Enoxaparin was administered to infants aged less than 150 days when postoperative CVC duration was anticipated to extend beyond 5 days. The primary outcome was the rate of VT, reexploration for bleeding, and postoperative red blood cell transfusions per 1000 CVC days.


From 2012 to 2019, 157 infants were treated with enoxaparin. Infants were divided into two groups: (1) subtherapeutic (n = 51), in which therapeutic anti-Xa level (0.5 to 1.0 IU/mL) was not achieved; and (2) therapeutic (n = 106), in which therapeutic anti-Xa level was achieved. Baseline demographics demonstrated a lower age at operation in the therapeutic group.
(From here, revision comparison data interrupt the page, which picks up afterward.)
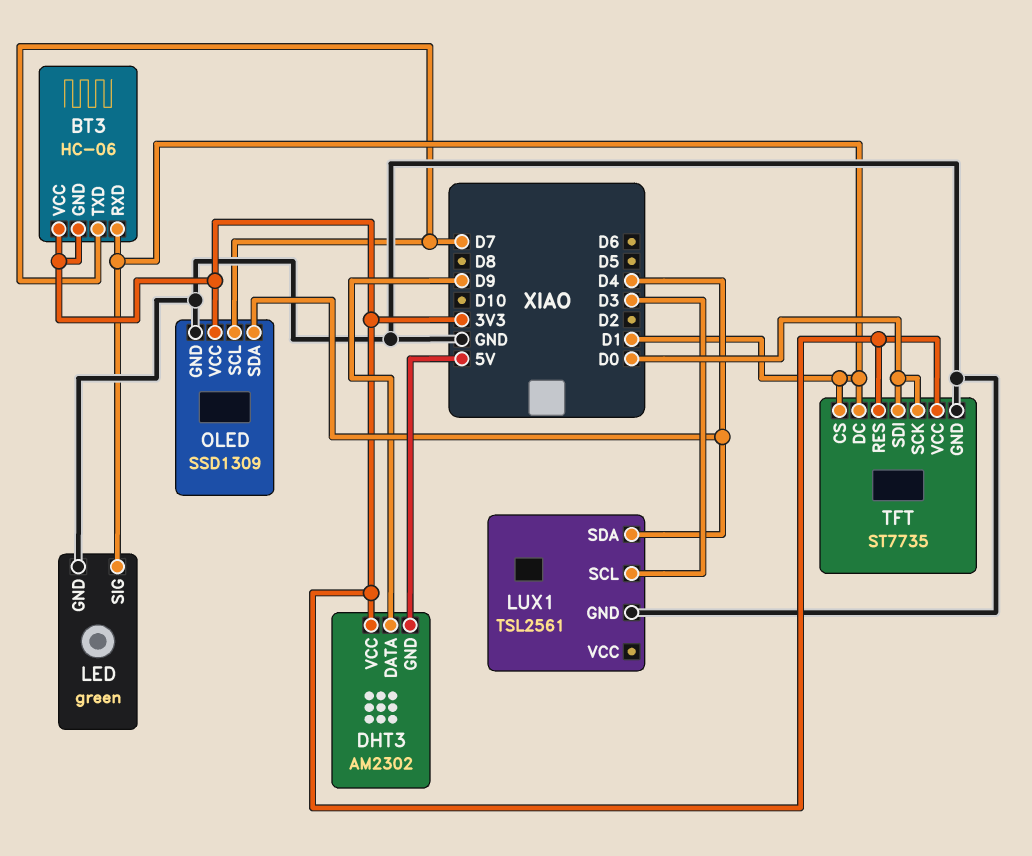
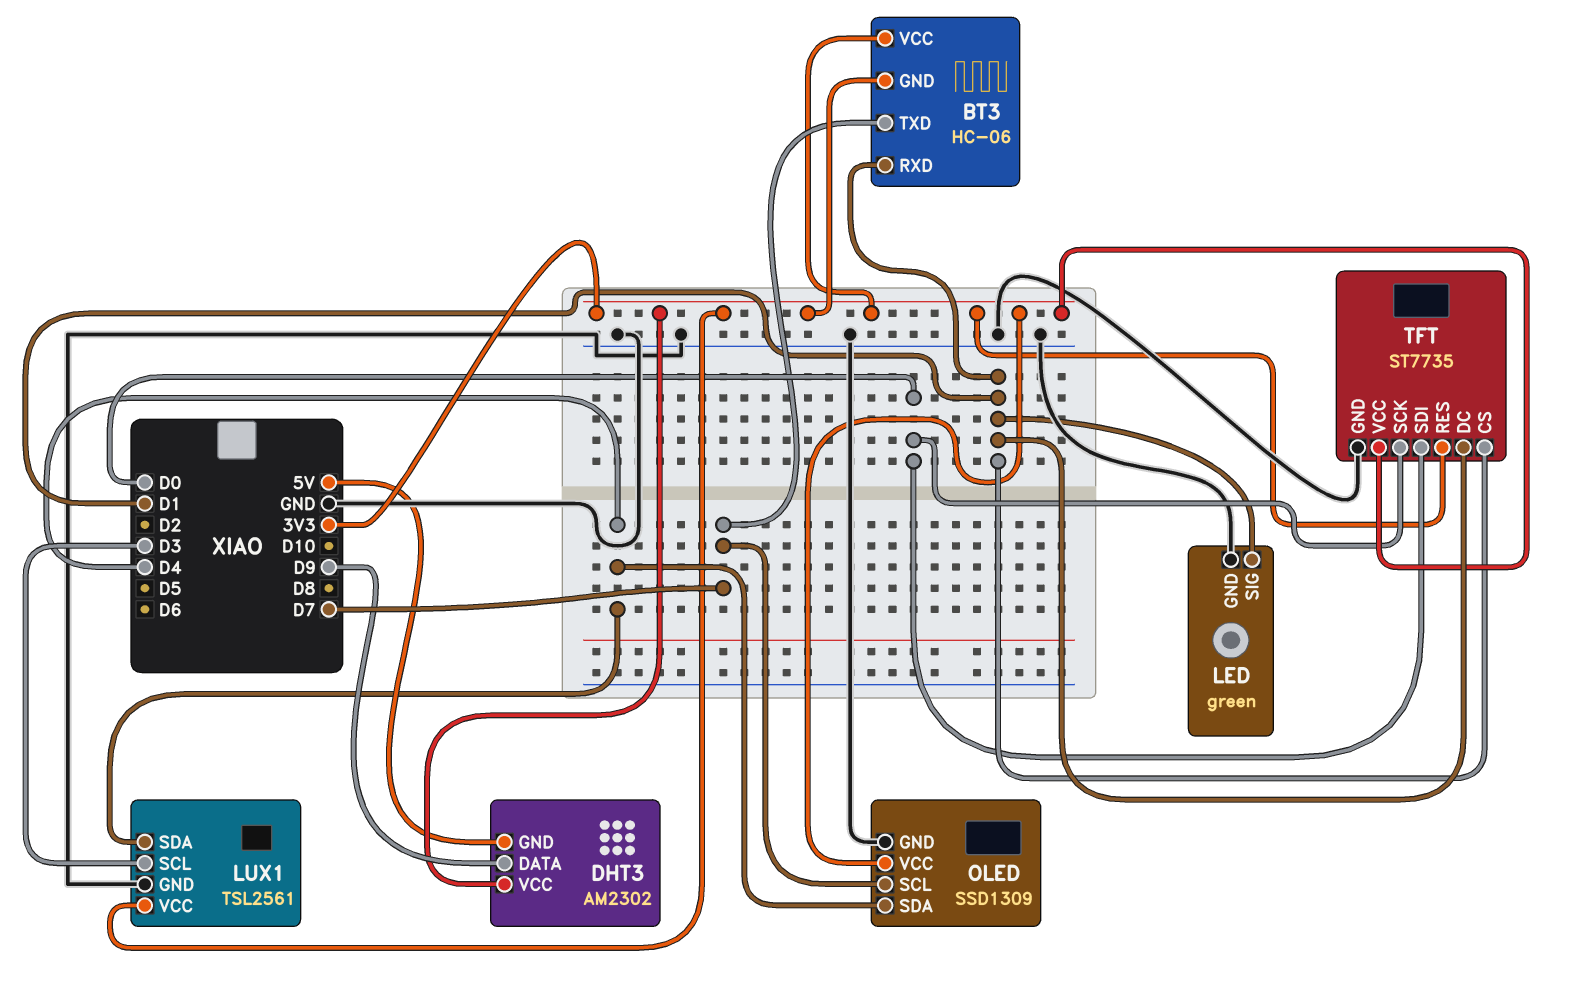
LUX1 pin VCC: none -> 3V3

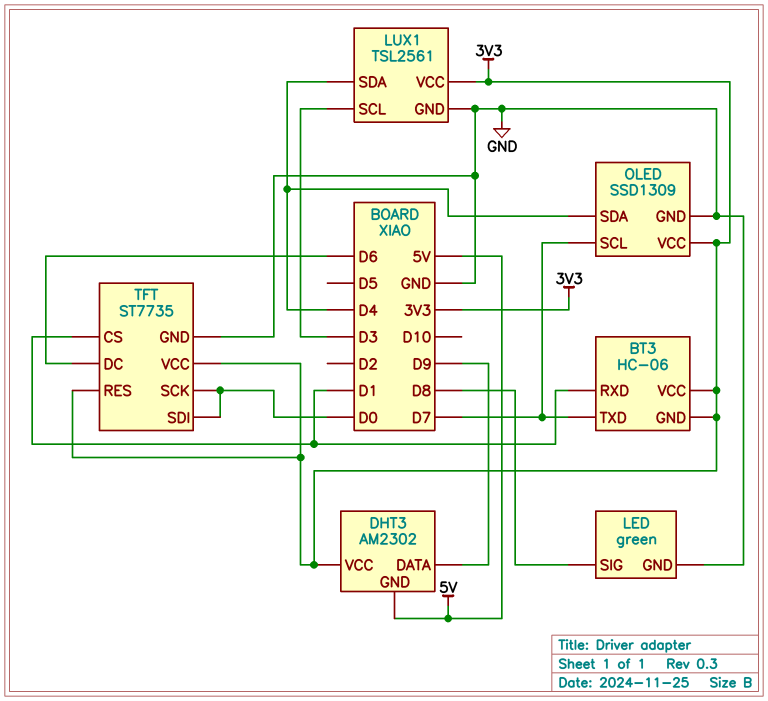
LED pin SIG: D1 -> D8
TFT pin DC: D1 -> D6

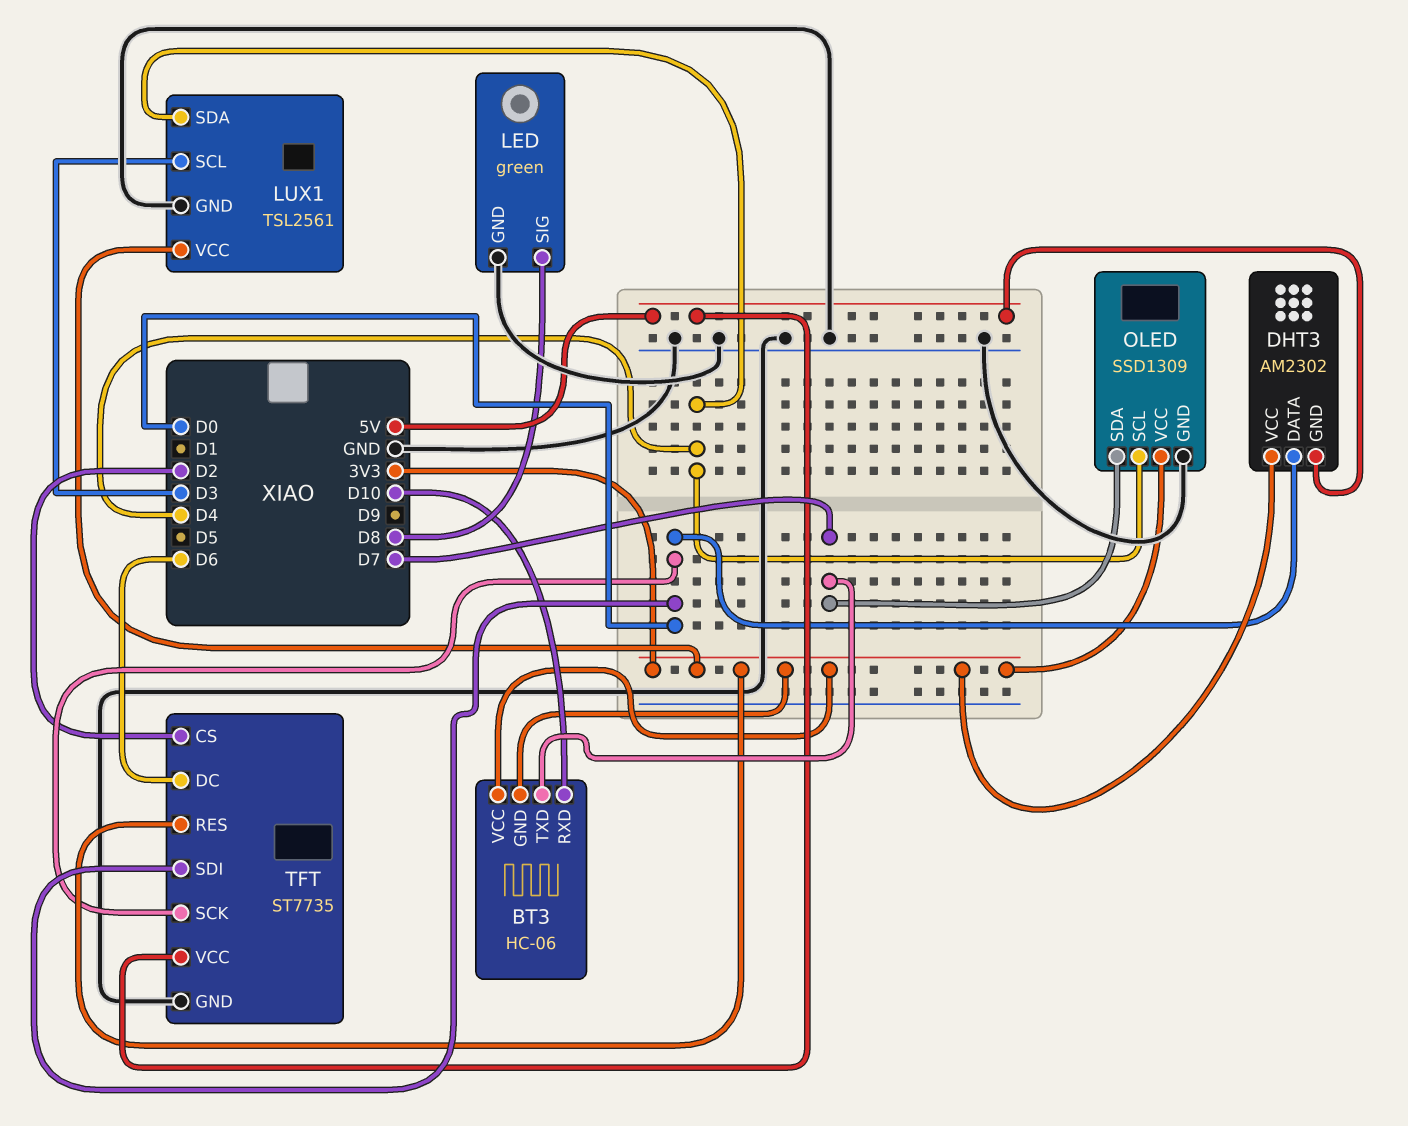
BT3 pin RXD: D1 -> D10
DHT3 pin DATA: D9 -> D0
OLED pin SCL: D7 -> D4
OLED pin SDA: D4 -> D7
TFT pin CS: D1 -> D2
TFT pin VCC: 3V3 -> 5V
The subtherapeutic group had a higher VT rate per 1000 CVC days (8.2) compared with the therapeutic group (2.6; P = .005). Reexploration for bleeding was similar between groups. The number of postoperative red blood cell transfusions per 1000 CVC days was significantly greater in the subtherapeutic group (109.4 vs 81.6; P = .008). Multivariate analysis demonstrated that higher median anti-Xa levels reduced the risk of VT (odds ratio 0.02; 95% confidence interval, 0.001 to 0.63; P = .02).


These data suggest that enoxaparin treatment resulting in a therapeutic anti-Xa level reduces postoperative CVC-associated VT without increasing bleeding complications.